A enxaqueca é uma das condições neurológicas mais incapacitantes do mundo. Nos últimos anos, porém, o avanço da medicina trouxe novas possibilidades de controle das crises — especialmente com o uso de terapias injetáveis, incluindo toxina botulínica e anticorpos monoclonais específicos para enxaqueca.
Essas opções representam uma verdadeira mudança na forma como entendemos e tratamos a doença, oferecendo resultados mais consistentes, duradouros e com menos efeitos colaterais.
A mudança de paradigma no tratamento da enxaqueca
Por muito tempo, o controle das crises dependia quase exclusivamente de medicamentos orais. Embora essenciais, eles nem sempre eram suficientes, podendo gerar efeitos colaterais e, em alguns casos, até reforçar o ciclo da dor.
O surgimento das terapias injetáveis permitiu uma abordagem mais moderna e estratégica, atuando diretamente nos mecanismos responsáveis pela manutenção da enxaqueca.
Toxina botulínica: o marco inicial das terapias injetáveis
A toxina botulínica foi a primeira grande inovação para pacientes com enxaqueca crônica — definida como 15 ou mais dias de dor de cabeça por mês.
Seu mecanismo de ação vai além do relaxamento muscular:
Reduz a liberação de neurotransmissores ligados à dor (como CGRP e glutamato)
Ajuda a diminuir processos inflamatórios
Modula a transmissão da dor no sistema nervoso
Atua nos músculos envolvidos nos gatilhos das crises
As aplicações em pontos específicos contribuem para reduzir a frequência e intensidade das crises ao longo dos meses.
Anticorpos monoclonais anti-CGRP: uma revolução recente
Outra grande evolução no tratamento da enxaqueca são os anticorpos monoclonais voltados para o bloqueio do CGRP, um dos principais mediadores envolvidos na dor da enxaqueca.

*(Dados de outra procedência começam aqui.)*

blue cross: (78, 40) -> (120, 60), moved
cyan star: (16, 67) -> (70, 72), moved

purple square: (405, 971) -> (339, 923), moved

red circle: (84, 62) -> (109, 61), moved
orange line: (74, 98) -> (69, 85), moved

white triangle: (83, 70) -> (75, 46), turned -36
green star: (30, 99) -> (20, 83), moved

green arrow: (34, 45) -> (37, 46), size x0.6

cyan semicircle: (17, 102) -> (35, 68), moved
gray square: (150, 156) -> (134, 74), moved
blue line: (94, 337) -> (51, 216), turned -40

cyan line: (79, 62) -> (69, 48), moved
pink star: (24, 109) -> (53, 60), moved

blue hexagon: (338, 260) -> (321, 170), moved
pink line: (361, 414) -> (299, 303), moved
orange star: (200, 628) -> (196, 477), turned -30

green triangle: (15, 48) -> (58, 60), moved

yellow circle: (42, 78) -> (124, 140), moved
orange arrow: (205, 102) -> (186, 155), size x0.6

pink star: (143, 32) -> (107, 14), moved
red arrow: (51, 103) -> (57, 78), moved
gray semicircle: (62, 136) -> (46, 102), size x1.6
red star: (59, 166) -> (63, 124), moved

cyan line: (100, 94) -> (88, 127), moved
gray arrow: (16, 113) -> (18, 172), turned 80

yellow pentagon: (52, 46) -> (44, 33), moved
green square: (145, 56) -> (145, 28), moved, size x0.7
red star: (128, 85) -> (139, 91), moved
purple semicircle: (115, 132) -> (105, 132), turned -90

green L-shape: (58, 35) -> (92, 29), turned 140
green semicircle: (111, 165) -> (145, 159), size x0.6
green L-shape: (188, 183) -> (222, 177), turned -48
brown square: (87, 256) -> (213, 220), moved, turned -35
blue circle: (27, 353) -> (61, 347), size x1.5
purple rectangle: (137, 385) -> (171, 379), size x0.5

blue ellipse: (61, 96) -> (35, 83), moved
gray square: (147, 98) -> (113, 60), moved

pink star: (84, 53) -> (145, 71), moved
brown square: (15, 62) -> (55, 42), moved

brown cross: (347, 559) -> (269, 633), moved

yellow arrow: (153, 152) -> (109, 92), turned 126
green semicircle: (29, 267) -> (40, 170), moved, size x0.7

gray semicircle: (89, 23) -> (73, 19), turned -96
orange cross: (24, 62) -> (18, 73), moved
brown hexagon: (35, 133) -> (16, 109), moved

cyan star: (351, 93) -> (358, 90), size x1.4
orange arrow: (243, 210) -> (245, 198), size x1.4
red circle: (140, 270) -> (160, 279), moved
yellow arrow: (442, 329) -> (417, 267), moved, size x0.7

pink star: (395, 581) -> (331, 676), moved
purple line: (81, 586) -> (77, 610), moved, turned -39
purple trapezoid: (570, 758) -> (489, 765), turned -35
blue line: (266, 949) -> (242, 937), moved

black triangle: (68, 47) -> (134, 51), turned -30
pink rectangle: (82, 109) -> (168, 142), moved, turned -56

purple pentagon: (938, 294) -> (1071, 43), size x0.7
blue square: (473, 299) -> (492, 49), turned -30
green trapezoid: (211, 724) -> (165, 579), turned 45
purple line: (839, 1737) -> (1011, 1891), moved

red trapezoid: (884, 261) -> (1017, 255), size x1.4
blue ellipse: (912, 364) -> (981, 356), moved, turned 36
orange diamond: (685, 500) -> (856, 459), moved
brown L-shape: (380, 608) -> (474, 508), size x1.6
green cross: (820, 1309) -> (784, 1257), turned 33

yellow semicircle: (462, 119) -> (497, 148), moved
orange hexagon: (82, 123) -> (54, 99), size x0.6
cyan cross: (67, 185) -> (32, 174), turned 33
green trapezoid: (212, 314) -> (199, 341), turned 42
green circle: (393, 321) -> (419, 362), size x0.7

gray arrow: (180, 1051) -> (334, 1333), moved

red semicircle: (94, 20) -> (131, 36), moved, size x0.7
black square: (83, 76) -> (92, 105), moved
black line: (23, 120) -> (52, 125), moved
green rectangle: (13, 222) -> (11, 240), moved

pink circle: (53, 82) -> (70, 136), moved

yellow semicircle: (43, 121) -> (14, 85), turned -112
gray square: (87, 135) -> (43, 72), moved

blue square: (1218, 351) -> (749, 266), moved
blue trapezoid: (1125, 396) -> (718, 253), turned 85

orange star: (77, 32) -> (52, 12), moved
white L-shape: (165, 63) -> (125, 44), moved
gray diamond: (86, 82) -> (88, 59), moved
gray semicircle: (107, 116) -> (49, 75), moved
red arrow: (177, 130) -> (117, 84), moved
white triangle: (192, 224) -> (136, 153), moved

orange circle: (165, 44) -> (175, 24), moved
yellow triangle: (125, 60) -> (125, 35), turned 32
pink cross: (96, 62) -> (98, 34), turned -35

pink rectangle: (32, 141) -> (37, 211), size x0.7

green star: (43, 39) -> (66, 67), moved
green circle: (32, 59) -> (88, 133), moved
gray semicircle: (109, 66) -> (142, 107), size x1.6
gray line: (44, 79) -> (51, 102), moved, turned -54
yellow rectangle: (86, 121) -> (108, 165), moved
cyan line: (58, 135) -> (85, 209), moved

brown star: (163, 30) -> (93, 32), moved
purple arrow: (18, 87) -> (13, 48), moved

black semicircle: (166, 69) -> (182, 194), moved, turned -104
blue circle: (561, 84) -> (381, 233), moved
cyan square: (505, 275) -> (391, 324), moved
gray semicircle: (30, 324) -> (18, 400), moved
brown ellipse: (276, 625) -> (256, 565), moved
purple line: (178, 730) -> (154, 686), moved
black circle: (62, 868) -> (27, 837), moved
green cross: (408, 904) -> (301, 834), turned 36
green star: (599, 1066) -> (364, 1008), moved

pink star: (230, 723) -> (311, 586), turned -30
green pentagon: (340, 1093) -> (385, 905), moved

Entre os mais utilizados estão:
Erenumabe (não está mais disponível do Brasil)
Galcanezumabe
Fremanezumabe
Esses medicamentos funcionam com “alvos inteligentes”, bloqueando de forma precisa o caminho químico que desencadeia a crise. Por serem extremamente específicos, oferecem:
Alta eficácia
Baixa taxa de efeitos colaterais
Alívio prolongado com injeções mensais ou trimestrais
Redução significativa dos dias de dor em pacientes refratários
Quem pode se beneficiar das terapias injetáveis?
Esses tratamentos são indicados sobretudo para pacientes que:
Têm enxaqueca frequente ou crônica
Não respondem bem aos medicamentos tradicionais
Apresentam efeitos colaterais com tratamentos orais
Desejam reduzir o uso excessivo de analgésicos
Têm crises que interferem na rotina e bem-estar
A escolha entre toxina botulínica e anticorpos monoclonais depende do quadro clínico, frequência das crises e avaliação neurológica.
Por que as terapias injetáveis representam um avanço importante?
A principal diferença é que elas atuam de forma preventiva, criando um ambiente neurológico menos propenso à dor. Isso permite que o paciente tenha:
Menos crises ao longo do mês
Crises mais curtas e menos intensas
Menor necessidade de medicamentos de resgate
Melhora significativa na qualidade de vida
Além disso, são terapias com esquemas de aplicação simples, geralmente mensais, e com excelente tolerabilidade.
O futuro do tratamento da enxaqueca
Com as terapias injetáveis, abre-se um caminho para estratégias cada vez mais sofisticadas, personalizadas e com foco na prevenção. Novas moléculas, combinações terapêuticas e abordagens integradas já estão em estudo, ampliando as possibilidades para quem vive com enxaqueca.
Conclusão
O tratamento da enxaqueca evoluiu de maneira expressiva com as terapias injetáveis, permitindo intervenções mais precisas, seguras e eficazes. Tanto a toxina botulínica quanto os anticorpos monoclonais representam um marco no cuidado especializado, oferecendo novos horizontes para pacientes que buscam alívio real e duradouro.
Com avaliação neurológica adequada, essas terapias se tornam ferramentas poderosas para transformar a rotina e devolver qualidade de vida a quem convive com crises frequentes.